● **WRITTEN TASK**
Whether an entry is long or short, retype it exactly.

● **TASK DATA**
------------------------------------------------------------

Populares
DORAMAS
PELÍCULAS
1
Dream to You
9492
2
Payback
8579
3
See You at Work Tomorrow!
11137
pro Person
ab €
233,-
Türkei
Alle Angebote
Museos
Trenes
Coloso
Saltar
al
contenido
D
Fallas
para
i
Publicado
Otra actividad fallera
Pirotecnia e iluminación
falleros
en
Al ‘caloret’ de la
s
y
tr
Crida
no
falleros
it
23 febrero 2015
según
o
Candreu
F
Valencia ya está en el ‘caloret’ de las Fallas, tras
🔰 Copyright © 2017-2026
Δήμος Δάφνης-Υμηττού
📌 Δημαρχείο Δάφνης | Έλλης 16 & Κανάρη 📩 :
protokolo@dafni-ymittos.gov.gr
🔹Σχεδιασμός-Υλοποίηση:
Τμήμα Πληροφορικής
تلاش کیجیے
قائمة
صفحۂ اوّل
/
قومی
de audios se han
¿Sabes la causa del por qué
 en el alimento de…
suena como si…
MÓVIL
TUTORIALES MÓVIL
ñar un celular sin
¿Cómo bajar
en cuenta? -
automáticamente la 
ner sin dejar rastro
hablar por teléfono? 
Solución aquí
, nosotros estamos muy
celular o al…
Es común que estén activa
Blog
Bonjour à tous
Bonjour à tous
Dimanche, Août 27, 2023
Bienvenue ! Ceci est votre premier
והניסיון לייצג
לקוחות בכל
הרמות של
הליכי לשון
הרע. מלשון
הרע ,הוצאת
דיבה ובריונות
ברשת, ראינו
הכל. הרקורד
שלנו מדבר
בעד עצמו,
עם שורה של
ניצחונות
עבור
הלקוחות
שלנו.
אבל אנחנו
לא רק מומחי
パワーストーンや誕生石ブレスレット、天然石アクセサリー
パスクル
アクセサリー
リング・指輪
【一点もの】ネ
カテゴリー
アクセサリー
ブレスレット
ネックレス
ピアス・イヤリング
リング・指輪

------------------------------------------------------------

● **SOLUTION TO THIS EXERCISE**
Populares
DORAMAS
PELÍCULAS
1
Dream to You
9492
2
Payback
8579
3
See You at Work Tomorrow!
11137
pro Person
ab €
233,-
Türkei
Alle Angebote
Museos
Trenes
Coloso
Saltar
al
contenido
D
Fallas
para
i
Publicado
Otra actividad fallera
Pirotecnia e iluminación
falleros
en
Al ‘caloret’ de la
s
y
tr
Crida
no
falleros
it
23 febrero 2015
según
o
Candreu
F
Valencia ya está en el ‘caloret’ de las Fallas, tras
🔰 Copyright © 2017-2026
Δήμος Δάφνης-Υμηττού
📌 Δημαρχείο Δάφνης | Έλλης 16 & Κανάρη 📩 :
protokolo@dafni-ymittos.gov.gr
🔹Σχεδιασμός-Υλοποίηση:
Τμήμα Πληροφορικής
تلاش کیجیے
قائمة
صفحۂ اوّل
/
قومی
de audios se han
¿Sabes la causa del por qué
 en el alimento de…
suena como si…
MÓVIL
TUTORIALES MÓVIL
ñar un celular sin
¿Cómo bajar
en cuenta? -
automáticamente la 
ner sin dejar rastro
hablar por teléfono? 
Solución aquí
, nosotros estamos muy
celular o al…
Es común que estén activa
Blog
Bonjour à tous
Bonjour à tous
Dimanche, Août 27, 2023
Bienvenue ! Ceci est votre premier
והניסיון לייצג
לקוחות בכל
הרמות של
הליכי לשון
הרע. מלשון
הרע ,הוצאת
דיבה ובריונות
ברשת, ראינו
הכל. הרקורד
שלנו מדבר
בעד עצמו,
עם שורה של
ניצחונות
עבור
הלקוחות
שלנו.
אבל אנחנו
לא רק מומחי
パワーストーンや誕生石ブレスレット、天然石アクセサリー
パスクル
アクセサリー
リング・指輪
【一点もの】ネ
カテゴリー
アクセサリー
ブレスレット
ネックレス
ピアス・イヤリング
リング・指輪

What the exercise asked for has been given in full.